---- Excerpt to read
Skip to content

ikramhasan/lgtm-stack

Folders and files

NameName
Last commit message
Last commit date

Latest commit

 

History

6 Commits
 
 
 
 
 
 
 
 
 
 
 
 

Repository files navigation

LGTM Stack POC (Loki, Grafana, Tempo, Mimir)

An observability stack based on OpenTelemetry (OTel) and the Grafana "LGTM" suite.

Architecture

  • Loki: Log aggregation.
  • Grafana: Visualization and dashboards.
  • Tempo: Distributed tracing.
  • Mimir: Scalable Long-term storage for Prometheus metrics.
  • OTel Collector: Central gateway for receiving and routing telemetry data.
  • MinIO/S3: Object storage backend for long-term data retention.

Quick Start

1. Prerequisites

  • Docker and Docker Compose.
  • uv (for running the example app).

2. Environment Setup

Copy the example environment file and adjust if necessary:

cp .env.example .env

2.1 MinIO Setup (Optional)

Follow the MinIO setup instructions below if you want to use MinIO for local development.

3. Start the Stack

docker-compose up -d

This starts Loki, Tempo, Mimir, Grafana, the OTel Collector, and a local MinIO instance.

4. Run the Example Application

cd example/fastapi-app
uv sync
uv run python main.py

Trigger some data by visiting http://localhost:8000/process.

Configuration: MinIO vs. AWS S3

The stack is currently configured to use MinIO for local development.

Using Local MinIO (Default)

In your .env file:

S3_ENDPOINT=host.docker.internal:9000
S3_INSECURE=true
S3_FORCE_PATH_STYLE=true
AWS_ACCESS_KEY_ID=minioadmin
AWS_SECRET_ACCESS_KEY=minioadmin

Run the container docker compose up -d from example/minio to start the MinIO instance.

The MinIO instance is running at http://localhost:9000 with the default credentials minioadmin/minioadmin.

Go to the MinIO dashboard, and create the buckets loki-logs, tempo-traces, and mimir-metrics.

Using AWS S3

To switch to production AWS S3:

  1. Update .env:
    • S3_ENDPOINT: s3.us-east-1.amazonaws.com (or your region's endpoint).
    • S3_INSECURE: false.
    • S3_FORCE_PATH_STYLE: false.
    • AWS_ACCESS_KEY_ID & AWS_SECRET_ACCESS_KEY: Your AWS credentials.
  2. Ensure the buckets (loki-logs, tempo-traces, mimir-metrics) exist in your AWS account or update the bucket name variables in .env.
--------
---- Record extracts
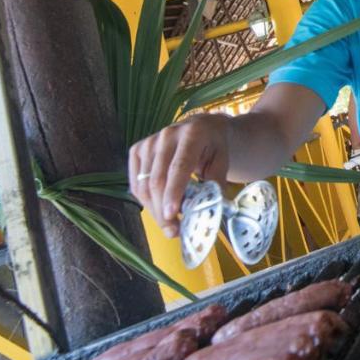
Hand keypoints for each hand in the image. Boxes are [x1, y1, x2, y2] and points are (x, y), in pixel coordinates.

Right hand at [128, 113, 232, 237]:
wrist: (203, 127)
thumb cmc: (214, 147)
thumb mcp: (222, 161)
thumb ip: (215, 184)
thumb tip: (208, 210)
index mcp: (192, 134)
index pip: (179, 166)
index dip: (174, 192)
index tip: (172, 214)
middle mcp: (167, 135)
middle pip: (157, 179)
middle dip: (163, 210)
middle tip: (173, 231)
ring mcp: (149, 142)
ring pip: (144, 185)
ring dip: (154, 210)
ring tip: (169, 226)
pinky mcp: (137, 150)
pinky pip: (137, 183)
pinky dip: (146, 201)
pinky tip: (159, 210)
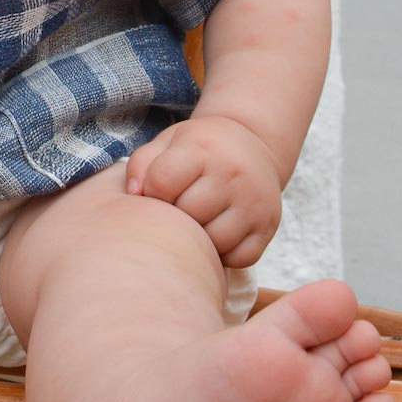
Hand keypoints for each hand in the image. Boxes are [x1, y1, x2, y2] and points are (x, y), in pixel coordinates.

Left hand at [125, 116, 282, 267]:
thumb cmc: (198, 148)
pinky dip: (225, 254)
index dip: (152, 191)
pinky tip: (218, 234)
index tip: (159, 191)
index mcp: (202, 150)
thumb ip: (141, 164)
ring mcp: (253, 202)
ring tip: (198, 221)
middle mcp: (232, 175)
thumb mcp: (167, 143)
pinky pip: (240, 258)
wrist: (252, 144)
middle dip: (176, 216)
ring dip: (200, 239)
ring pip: (214, 241)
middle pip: (188, 213)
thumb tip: (133, 196)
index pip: (163, 181)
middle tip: (179, 207)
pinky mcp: (268, 226)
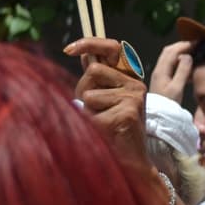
--------
• Work order A:
Answer these questions using the LGTM stack page.
(i) Which component of the stack handles distributed tracing?
(ii) Which address should be visited to trigger some data from the example application?
(iii) What value should S3_FORCE_PATH_STYLE take when switching to production AWS S3?
• Work order B:
For each statement, answer yes or no according to the LGTM stack page, and quote the words that decide it.
(i) uv is listed as a prerequisite for running the example app.
(ii) The stack is currently configured to use AWS S3 for local development.
(iii) The local MinIO instance uses the default credentials minioadmin/minioadmin.

• Reply A:
(i) Tempo
(ii) http://localhost:8000/process
(iii) false

• Reply B:
(i) Yes: "uv (for running the example app)."
(ii) No: "The stack is currently configured to use MinIO for local development."
(iii) Yes: "with the default credentials minioadmin/minioadmin."